PHILADELPHIA (REUTERS).- Albert Einstein's pipe, Irving Berlin's piano and Jonas Salk's test tubes are just a few of the historic items in a new museum that celebrates Jewish life in America.
The National Museum of American Jewish History, which is in a new building that sits in the heart of Philadelphia's historic Independence Mall, opens on November 26. It traces the history of Jewish Americans from 1654 -- when the first permanent Jewish community began in New Amsterdam -- to the present day.
It is also the first museum to present the history of American Jews, focusing on themes such as immigration, assimilation and the maintenance of cultural and religious identity in a country where the strictures of Jewish life in the Old World no longer applied.
"The American Jewish experience is enormously important to the grand sweep of Jewish history," said Michael Rosenzweig, the museum's president. "It has not been well told, and we exist to fill that void."
Visitors to the four floors of exhibition space can see an 18th-century Moroccan torah scroll that was brought to a synagogue in Savannah, Georgia; a uniform worn by a Jewish soldier who fought on the Confederate side in the American Civil War, and a ledger in which James Madison, one the authors of the U.S. Constitution, recorded the contribution of a Jewish financier to the revolutionary cause.
The Jewish American story is also told with an array of interactive displays such as an illuminated map table showing how Jewish immigrants spread across the United States, and a simulated interview in which visitors are asked to play the role of a newly arrived immigrant being interrogated by an official at New York's Ellis Island.
After touring the exhibitions, visitors enter a room in which they are invited to consider contemporary questions such as "Should all American Jews support the state of Israel?" or "Should religion play a role in American politics?"
Visitors can write their responses on post-it notes which are scanned, projected on to the darkened wall of the room, and archived.
Rosenzweig said the museum aims to show how the freedom discovered by Jews in America is an integral part of American history and is also relevant to non-Jews.
That's also shown by the museum's location, which is a short walk from Independence Hall where the U.S. Declaration of Independence was written, and from the Liberty Bell, where the Declaration was read in 1776, Rosenzweig said.
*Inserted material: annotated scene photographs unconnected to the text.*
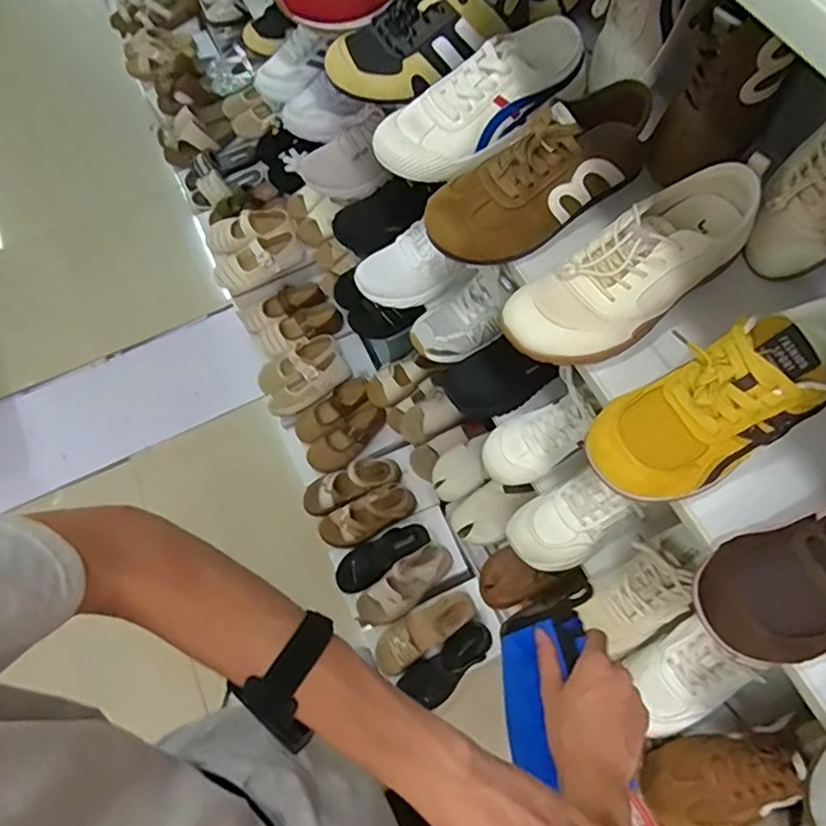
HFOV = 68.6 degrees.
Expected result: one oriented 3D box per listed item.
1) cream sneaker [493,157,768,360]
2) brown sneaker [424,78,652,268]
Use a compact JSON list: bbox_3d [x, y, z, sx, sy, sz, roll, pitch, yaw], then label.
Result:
[{"bbox_3d":[0.191,-0.126,0.521,0.236,0.077,0.084,-33,69,-12],"label":"cream sneaker"},{"bbox_3d":[0.123,-0.228,0.562,0.233,0.097,0.078,-31,68,-11],"label":"brown sneaker"}]

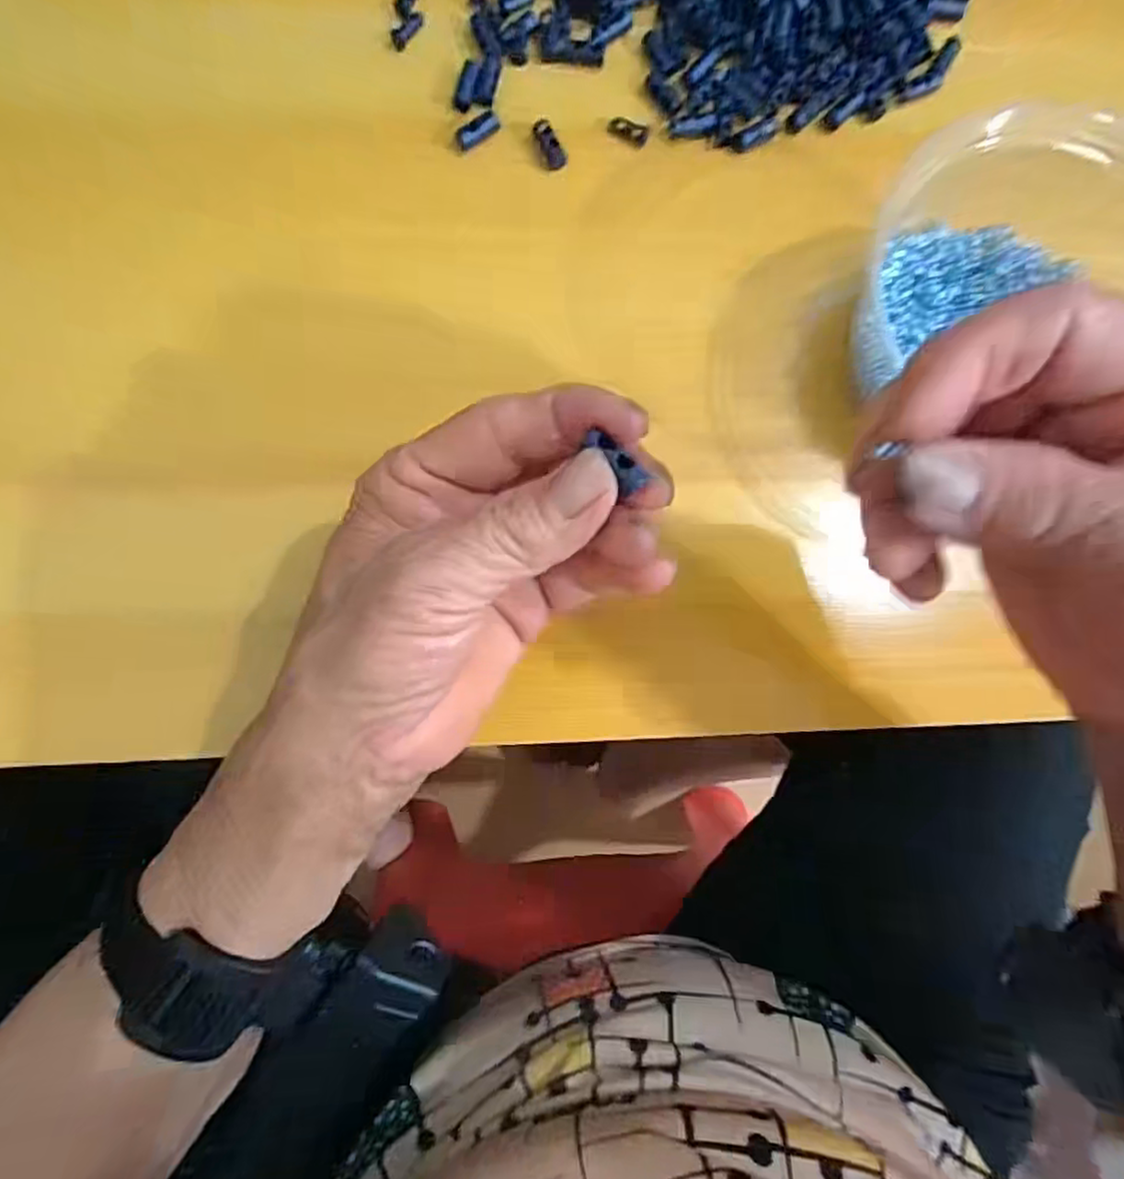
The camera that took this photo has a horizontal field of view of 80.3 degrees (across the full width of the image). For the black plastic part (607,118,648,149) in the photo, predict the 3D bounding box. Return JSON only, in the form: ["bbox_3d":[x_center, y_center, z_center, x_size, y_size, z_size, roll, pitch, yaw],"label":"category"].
[{"bbox_3d":[0.028,-0.192,0.278,0.017,0.004,0.009,21,84,-2],"label":"black plastic part"}]

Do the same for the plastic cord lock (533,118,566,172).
[{"bbox_3d":[-0.005,-0.183,0.274,0.009,0.005,0.019,-26,87,-6],"label":"plastic cord lock"}]

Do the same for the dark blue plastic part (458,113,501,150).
[{"bbox_3d":[-0.034,-0.187,0.271,0.019,0.004,0.006,-32,88,-6],"label":"dark blue plastic part"}]

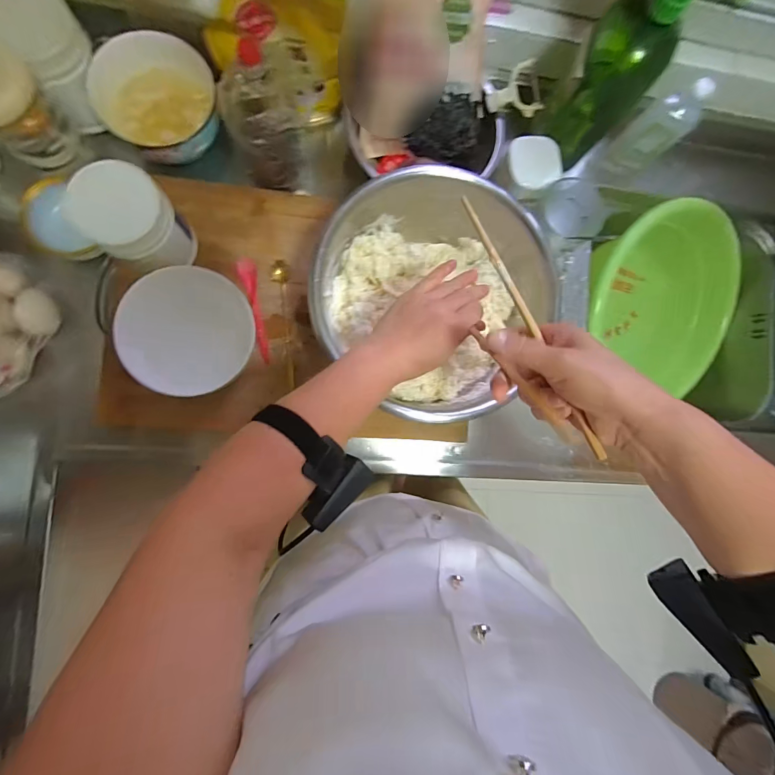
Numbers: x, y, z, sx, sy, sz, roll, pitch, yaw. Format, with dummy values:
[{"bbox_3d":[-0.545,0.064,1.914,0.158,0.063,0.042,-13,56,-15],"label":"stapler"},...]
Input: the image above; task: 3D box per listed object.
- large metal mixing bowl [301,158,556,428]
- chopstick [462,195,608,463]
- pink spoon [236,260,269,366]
[{"bbox_3d":[0.050,-0.120,0.491,0.259,0.118,0.267,1,87,-9],"label":"large metal mixing bowl"},{"bbox_3d":[0.117,-0.062,0.328,0.007,0.008,0.260,-17,72,-10],"label":"chopstick"},{"bbox_3d":[-0.176,-0.102,0.511,0.022,0.008,0.138,-9,88,-10],"label":"pink spoon"}]

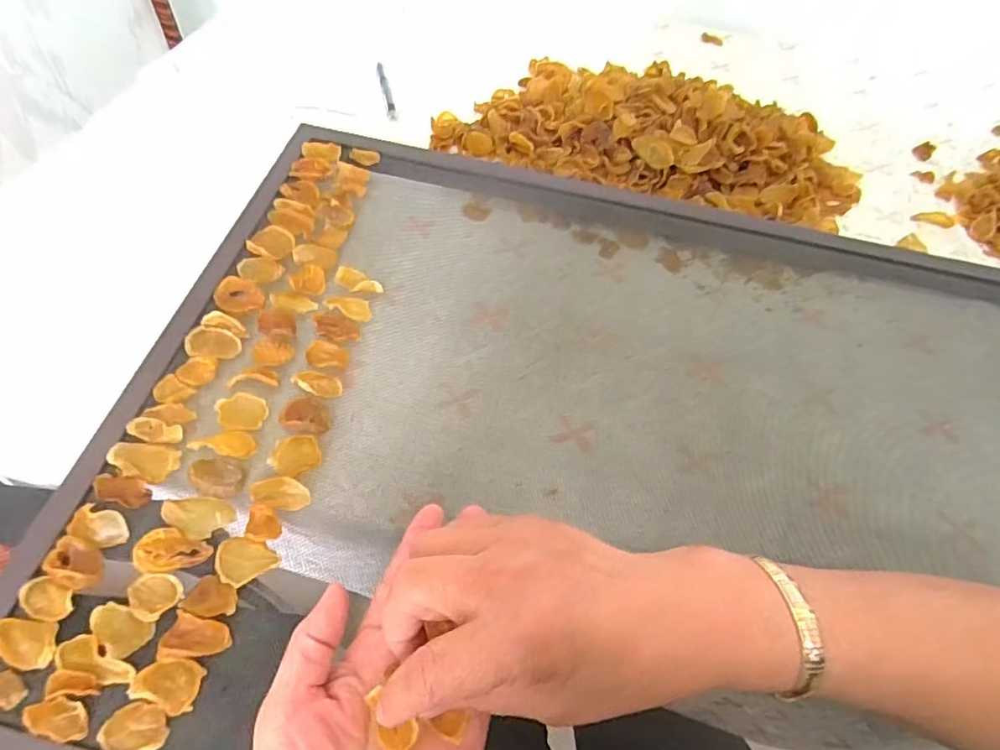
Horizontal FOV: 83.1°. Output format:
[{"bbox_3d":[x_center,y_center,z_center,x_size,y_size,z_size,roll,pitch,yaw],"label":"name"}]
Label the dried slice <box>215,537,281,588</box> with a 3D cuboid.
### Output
[{"bbox_3d":[-0.147,0.105,0.326,0.029,0.004,0.028,-28,69,-28],"label":"dried slice"}]

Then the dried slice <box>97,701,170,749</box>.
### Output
[{"bbox_3d":[-0.179,0.173,0.275,0.032,0.009,0.022,1,56,-4],"label":"dried slice"}]

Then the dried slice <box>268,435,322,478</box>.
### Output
[{"bbox_3d":[-0.131,0.052,0.363,0.030,0.013,0.025,-31,63,-23],"label":"dried slice"}]

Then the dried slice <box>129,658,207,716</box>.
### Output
[{"bbox_3d":[-0.168,0.155,0.284,0.030,0.010,0.022,14,56,5],"label":"dried slice"}]

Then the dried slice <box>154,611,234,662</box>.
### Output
[{"bbox_3d":[-0.161,0.139,0.296,0.031,0.008,0.022,10,56,3],"label":"dried slice"}]

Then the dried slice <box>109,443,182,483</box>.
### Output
[{"bbox_3d":[-0.218,0.051,0.342,0.039,0.004,0.023,11,56,3],"label":"dried slice"}]

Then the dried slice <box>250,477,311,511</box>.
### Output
[{"bbox_3d":[-0.134,0.072,0.344,0.035,0.004,0.019,7,55,0],"label":"dried slice"}]

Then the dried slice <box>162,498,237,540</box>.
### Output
[{"bbox_3d":[-0.178,0.082,0.331,0.039,0.004,0.023,7,55,1],"label":"dried slice"}]

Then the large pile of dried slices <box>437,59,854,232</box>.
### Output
[{"bbox_3d":[0.160,-0.257,0.573,0.398,0.066,0.222,22,57,10],"label":"large pile of dried slices"}]

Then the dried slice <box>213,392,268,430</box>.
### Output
[{"bbox_3d":[-0.168,0.024,0.369,0.030,0.006,0.027,-15,68,-19],"label":"dried slice"}]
"We think it will resonate for all Americans," he said. "It's fitting that the new institution -- which replaces a much smaller museum a few blocks away -- is in Philadelphia where the United States was founded, rather than New York with its rich Jewish tradition, or Washington DC with its many national institutions," Rosenzweig said.
"There really is no better, more compelling location for our institution than where it is now," he said.